## REQUIRED ACTION
Copy every line in the records below that contains the word "serif".

━━ DATA FOR REVIEW

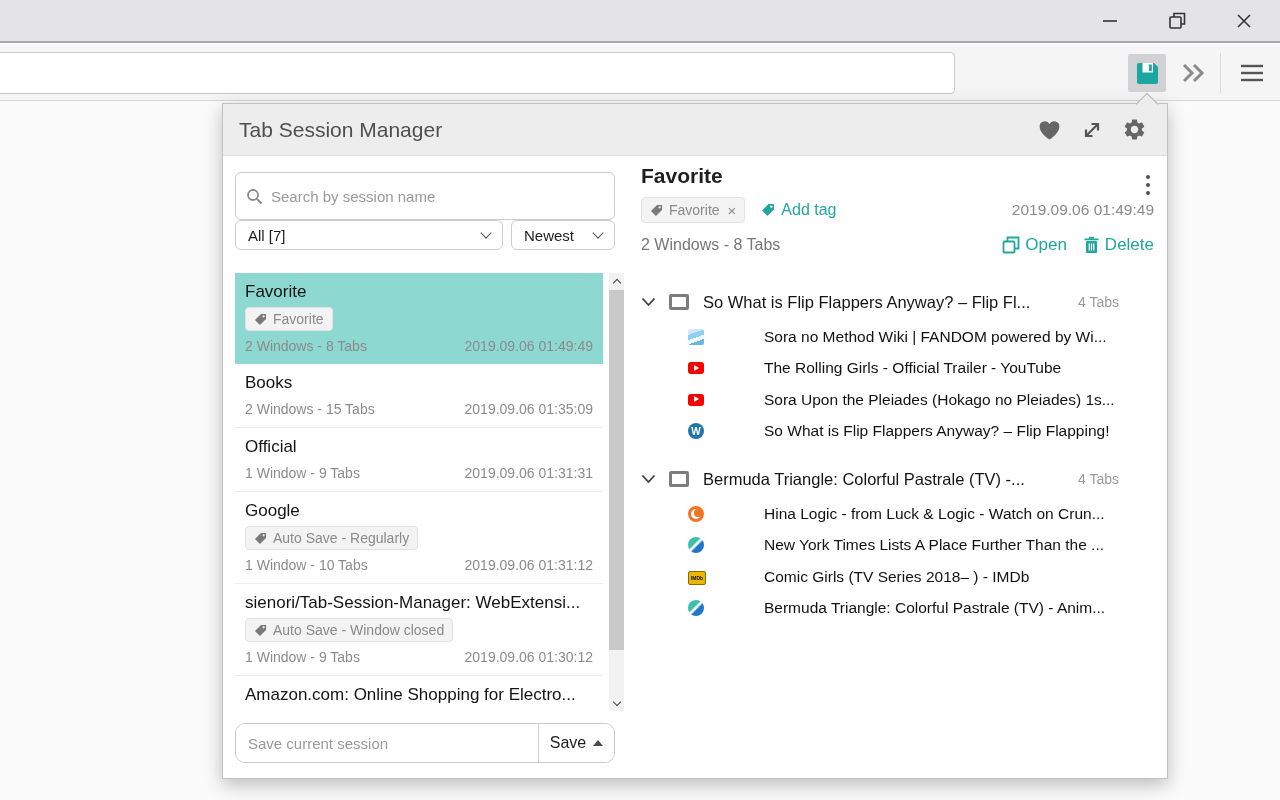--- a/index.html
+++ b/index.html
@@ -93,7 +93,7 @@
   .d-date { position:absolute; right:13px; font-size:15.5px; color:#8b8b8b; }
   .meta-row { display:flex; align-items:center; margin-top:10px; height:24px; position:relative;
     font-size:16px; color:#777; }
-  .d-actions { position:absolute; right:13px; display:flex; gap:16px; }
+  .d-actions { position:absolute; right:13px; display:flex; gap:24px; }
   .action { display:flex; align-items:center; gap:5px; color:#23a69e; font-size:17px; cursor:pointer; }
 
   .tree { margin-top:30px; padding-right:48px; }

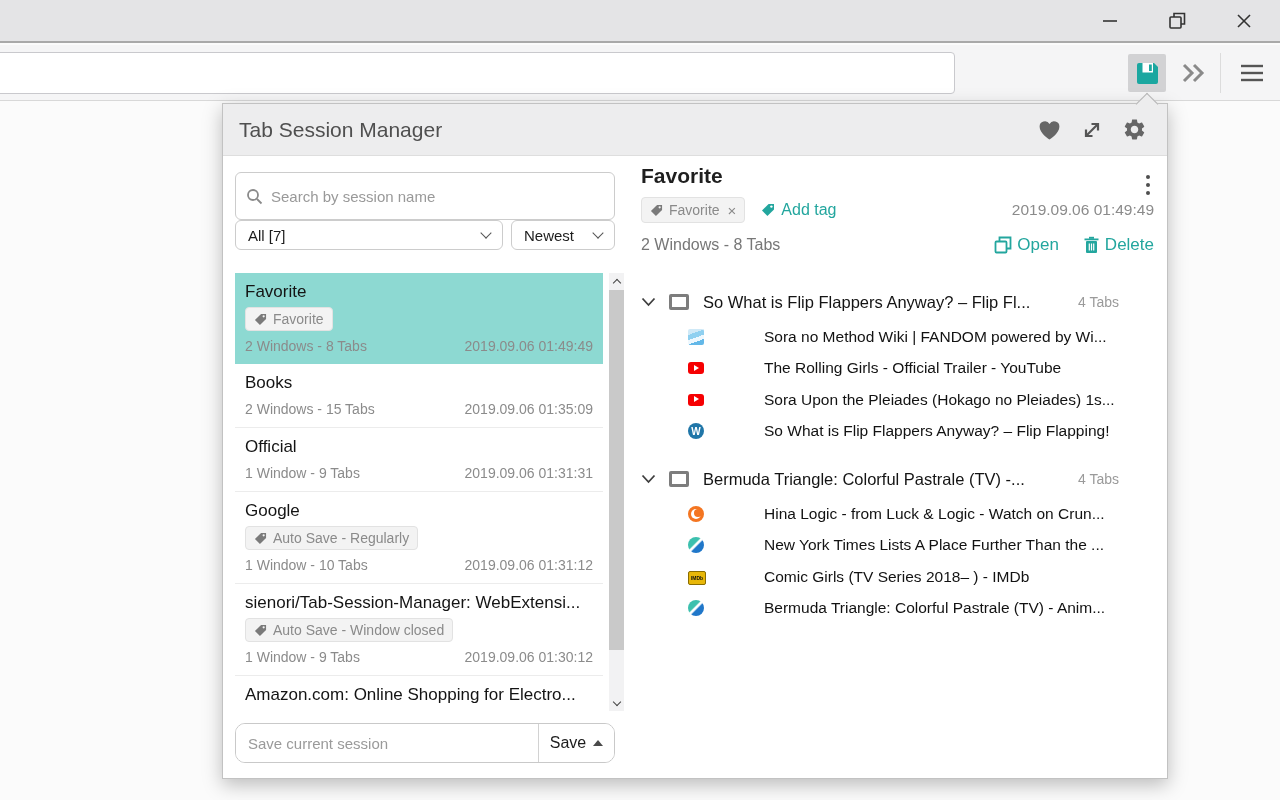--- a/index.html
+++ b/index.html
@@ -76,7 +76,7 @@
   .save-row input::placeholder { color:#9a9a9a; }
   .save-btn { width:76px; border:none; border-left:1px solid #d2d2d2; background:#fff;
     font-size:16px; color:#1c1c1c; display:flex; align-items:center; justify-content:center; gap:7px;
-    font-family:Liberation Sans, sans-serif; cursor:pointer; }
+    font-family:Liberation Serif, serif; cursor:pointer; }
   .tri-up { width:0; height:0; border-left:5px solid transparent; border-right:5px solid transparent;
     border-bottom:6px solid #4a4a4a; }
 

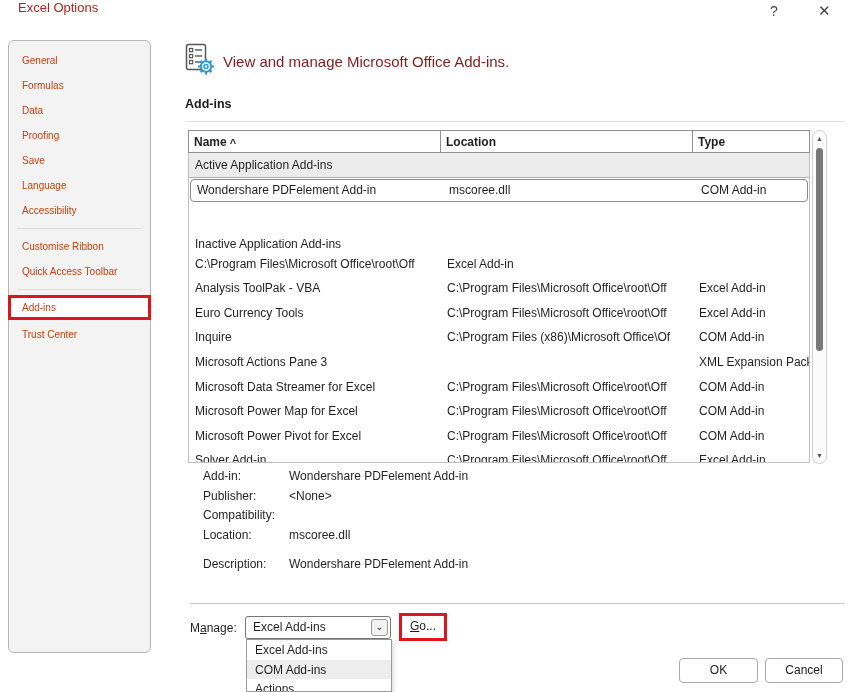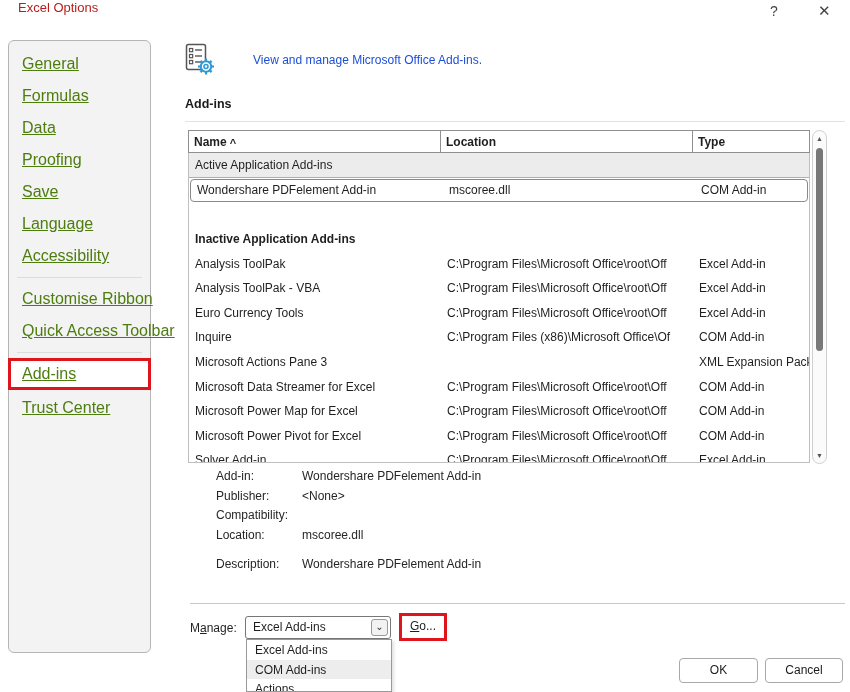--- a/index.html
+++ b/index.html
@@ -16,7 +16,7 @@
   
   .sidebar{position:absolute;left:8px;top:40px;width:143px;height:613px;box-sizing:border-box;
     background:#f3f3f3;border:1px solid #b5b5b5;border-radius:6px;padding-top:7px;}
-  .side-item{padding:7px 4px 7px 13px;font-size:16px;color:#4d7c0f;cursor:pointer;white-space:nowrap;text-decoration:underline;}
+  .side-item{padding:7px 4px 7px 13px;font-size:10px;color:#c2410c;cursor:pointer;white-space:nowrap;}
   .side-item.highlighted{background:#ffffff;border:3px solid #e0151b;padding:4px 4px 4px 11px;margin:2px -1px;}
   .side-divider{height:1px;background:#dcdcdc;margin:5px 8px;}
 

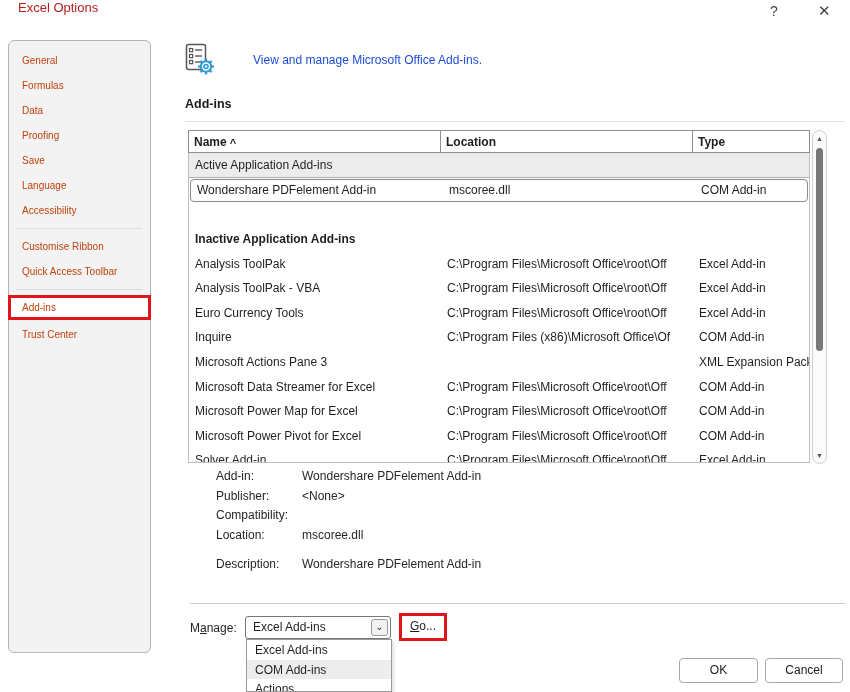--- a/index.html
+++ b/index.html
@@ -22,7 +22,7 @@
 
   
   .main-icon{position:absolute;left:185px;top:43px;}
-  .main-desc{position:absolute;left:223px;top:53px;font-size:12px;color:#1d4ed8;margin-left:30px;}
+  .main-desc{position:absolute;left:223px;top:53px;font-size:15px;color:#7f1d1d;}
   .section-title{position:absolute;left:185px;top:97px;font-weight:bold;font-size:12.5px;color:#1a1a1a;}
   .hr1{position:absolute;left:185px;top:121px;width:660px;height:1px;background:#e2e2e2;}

━━━━

## RESULT
-    font-family:Liberation Sans, sans-serif; cursor:pointer; }
+    font-family:Liberation Serif, serif; cursor:pointer; }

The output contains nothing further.